You've missed lots of discussion on the 2N3055 elsewhere in these threads :-(
The original spec was indeed 70V and many RCA devices just met this (Vceo). But the Vcbo is 100V. When the technology changed to epi base most manufacturers had to run the device on a higher voltage technology in order to achieve 100V Vcbo; and on epi base technology Vceo tends to be the same as Vcbo. Therefore, examples of 2N3055s will typically be capable of running at 80V quite happily. All of the samples I have had from ON semi and ST have been over 80V Vceo (with no base resistor). Of course this does not guarantee the performance from other companies or fakes, so you should always check.
MJ2955 from St date codes
Quick question:
I recently got a bunch of MJ2955 from ST, so I can also make a complementary amp (one from selim's pcb).
There is a date code on them that I'm not sure how to decode. They all have that same date code of 99529, and they all are from ST, malaysia, and I doubt they would be fakes.
I assume the first 2 digits 99 are the manufacture year. Is that right? and what are the other digits? month and day? just a batch number?
At least they all have that same code, so they should be from the same batch.
They should also be somewhat recent, enough to have the higher Ft and perhaps a higher vce0 than stated in the datasheets.
Quick question:
I recently got a bunch of MJ2955 from ST, so I can also make a complementary amp (one from selim's pcb).
There is a date code on them that I'm not sure how to decode. They all have that same date code of 99529, and they all are from ST, malaysia, and I doubt they would be fakes.
I assume the first 2 digits 99 are the manufacture year. Is that right? and what are the other digits? month and day? just a batch number?
At least they all have that same code, so they should be from the same batch.
They should also be somewhat recent, enough to have the higher Ft and perhaps a higher vce0 than stated in the datasheets.
Cool, not so old after all.
Vintage enough to not be the faster types? I saw on a recent st datasheet that they are supposed to have a min Ft at 3Mhz.
Now I would need to sort through my 3055s, but I'm sure all of them are much older than those 2955s, so matching them is not only unlikely, they would probably be slower.

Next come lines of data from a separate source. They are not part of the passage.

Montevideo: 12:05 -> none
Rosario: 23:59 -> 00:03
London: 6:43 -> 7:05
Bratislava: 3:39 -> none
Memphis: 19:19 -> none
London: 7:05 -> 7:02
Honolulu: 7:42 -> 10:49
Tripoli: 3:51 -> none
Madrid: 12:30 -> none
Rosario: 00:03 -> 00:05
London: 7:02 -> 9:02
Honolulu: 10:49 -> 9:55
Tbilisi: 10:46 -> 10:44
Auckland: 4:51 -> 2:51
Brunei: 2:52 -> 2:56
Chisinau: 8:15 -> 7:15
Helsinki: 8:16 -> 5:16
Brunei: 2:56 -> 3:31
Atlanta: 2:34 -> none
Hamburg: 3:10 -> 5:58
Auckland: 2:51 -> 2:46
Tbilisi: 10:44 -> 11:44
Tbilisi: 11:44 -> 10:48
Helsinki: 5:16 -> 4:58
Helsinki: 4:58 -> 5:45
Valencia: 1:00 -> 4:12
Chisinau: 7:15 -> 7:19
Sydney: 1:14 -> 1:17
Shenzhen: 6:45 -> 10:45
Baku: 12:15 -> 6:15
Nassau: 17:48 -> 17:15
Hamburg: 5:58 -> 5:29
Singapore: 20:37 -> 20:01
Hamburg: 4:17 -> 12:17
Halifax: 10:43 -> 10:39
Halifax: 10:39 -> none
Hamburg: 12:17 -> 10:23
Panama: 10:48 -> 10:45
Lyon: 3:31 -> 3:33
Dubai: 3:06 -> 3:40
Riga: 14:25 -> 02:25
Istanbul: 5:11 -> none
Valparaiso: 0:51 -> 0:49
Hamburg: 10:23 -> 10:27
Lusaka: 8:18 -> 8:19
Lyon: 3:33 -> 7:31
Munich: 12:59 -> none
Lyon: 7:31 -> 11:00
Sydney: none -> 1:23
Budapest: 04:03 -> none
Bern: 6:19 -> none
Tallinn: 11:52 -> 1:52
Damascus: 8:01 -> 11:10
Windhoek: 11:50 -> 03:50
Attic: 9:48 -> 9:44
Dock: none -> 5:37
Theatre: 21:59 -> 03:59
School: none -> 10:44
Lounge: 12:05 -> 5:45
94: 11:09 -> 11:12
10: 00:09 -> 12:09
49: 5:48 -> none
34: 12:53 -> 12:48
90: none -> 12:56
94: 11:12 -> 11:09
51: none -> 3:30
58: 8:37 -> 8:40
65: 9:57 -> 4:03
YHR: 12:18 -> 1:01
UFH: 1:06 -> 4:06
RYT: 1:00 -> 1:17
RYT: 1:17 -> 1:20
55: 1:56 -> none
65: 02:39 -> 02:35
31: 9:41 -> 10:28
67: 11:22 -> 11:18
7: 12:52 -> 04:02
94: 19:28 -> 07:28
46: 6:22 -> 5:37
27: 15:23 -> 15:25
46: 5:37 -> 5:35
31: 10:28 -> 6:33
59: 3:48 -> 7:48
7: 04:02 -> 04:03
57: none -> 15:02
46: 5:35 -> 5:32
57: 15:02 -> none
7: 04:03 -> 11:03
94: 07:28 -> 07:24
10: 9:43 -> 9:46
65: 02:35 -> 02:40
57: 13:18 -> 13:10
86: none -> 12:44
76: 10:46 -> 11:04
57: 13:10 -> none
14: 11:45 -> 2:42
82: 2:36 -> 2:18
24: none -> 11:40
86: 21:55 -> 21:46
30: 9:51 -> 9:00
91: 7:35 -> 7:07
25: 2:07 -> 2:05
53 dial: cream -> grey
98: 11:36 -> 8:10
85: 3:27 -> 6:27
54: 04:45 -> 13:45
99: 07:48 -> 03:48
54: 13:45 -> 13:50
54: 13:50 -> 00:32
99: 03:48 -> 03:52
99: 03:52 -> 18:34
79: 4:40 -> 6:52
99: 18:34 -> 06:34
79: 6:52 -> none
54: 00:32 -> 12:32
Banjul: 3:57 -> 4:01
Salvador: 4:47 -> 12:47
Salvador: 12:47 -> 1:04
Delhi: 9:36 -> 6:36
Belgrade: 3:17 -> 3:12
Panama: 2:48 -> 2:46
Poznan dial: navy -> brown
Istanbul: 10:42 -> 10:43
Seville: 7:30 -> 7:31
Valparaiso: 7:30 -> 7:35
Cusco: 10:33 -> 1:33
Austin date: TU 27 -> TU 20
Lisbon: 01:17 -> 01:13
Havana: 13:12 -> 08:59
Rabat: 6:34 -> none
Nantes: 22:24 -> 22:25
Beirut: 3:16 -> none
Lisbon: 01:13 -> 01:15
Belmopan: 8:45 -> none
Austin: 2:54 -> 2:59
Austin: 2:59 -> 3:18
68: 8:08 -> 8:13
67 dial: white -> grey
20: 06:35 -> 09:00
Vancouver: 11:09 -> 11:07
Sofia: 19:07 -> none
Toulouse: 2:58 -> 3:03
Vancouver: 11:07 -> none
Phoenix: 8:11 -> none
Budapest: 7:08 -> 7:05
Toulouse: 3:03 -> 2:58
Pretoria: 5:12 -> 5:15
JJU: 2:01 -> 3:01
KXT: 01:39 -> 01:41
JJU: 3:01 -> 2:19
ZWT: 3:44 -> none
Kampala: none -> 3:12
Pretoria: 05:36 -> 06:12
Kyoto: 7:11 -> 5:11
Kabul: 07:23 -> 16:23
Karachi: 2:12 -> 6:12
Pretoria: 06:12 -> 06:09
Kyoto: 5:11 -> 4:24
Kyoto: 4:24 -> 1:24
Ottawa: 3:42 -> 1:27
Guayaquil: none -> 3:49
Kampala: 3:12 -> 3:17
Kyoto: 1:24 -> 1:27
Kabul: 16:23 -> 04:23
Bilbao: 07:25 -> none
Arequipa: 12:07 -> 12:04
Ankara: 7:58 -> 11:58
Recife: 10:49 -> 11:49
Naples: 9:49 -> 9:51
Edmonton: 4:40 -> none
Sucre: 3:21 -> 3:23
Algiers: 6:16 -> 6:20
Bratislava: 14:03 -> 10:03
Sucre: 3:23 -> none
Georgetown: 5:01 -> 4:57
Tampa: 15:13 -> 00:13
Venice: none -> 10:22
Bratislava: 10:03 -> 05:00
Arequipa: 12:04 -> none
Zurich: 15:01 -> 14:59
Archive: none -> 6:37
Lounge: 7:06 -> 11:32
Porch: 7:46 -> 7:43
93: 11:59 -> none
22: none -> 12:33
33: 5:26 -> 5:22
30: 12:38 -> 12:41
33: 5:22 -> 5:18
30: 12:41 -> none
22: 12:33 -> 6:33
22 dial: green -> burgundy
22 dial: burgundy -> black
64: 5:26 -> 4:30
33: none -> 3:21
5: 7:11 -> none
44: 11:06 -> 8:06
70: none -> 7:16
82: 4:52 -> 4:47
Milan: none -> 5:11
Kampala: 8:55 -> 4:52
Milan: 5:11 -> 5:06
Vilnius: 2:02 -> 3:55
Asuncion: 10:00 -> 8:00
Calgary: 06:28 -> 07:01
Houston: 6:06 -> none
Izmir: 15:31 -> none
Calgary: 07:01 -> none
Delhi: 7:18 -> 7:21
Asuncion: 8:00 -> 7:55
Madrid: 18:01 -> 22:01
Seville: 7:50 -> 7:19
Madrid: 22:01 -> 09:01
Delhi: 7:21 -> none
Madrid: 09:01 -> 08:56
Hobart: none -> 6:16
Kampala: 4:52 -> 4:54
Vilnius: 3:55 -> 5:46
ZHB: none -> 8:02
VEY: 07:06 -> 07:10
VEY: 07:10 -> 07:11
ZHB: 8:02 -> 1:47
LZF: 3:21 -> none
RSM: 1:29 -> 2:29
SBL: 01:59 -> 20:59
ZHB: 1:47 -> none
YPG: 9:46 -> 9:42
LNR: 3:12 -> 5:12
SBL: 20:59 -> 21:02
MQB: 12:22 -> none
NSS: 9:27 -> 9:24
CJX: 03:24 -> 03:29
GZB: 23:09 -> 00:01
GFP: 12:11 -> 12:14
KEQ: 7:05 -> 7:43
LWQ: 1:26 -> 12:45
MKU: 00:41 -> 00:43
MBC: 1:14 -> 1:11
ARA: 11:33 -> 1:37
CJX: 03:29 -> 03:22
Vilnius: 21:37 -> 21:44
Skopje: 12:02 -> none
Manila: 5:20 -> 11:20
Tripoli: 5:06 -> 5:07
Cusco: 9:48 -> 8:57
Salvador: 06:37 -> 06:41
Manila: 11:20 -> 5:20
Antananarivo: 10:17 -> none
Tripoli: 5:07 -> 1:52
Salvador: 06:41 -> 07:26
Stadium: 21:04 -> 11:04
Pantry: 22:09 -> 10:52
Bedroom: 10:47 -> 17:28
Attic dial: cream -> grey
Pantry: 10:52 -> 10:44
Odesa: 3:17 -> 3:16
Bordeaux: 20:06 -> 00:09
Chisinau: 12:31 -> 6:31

If they are epi base, then they are about 3 MHz. Doesn't matter whose they are. Just because the minimum on some spec sheet that hasn't been updated since the 70's says 800kHz doesn't mean it can't be exceeded and still meet spec. If you have some old hometaxials, they will be slower. 1977 date code RCA's, for example. But you have to work to find them these days. Except for some off-brands, those dried up completely in the 80's.
The difference between a 2 MHz minimum and a 3 MHz isn't enough to get excited over.
The difference between a 2 MHz minimum and a 3 MHz isn't enough to get excited over.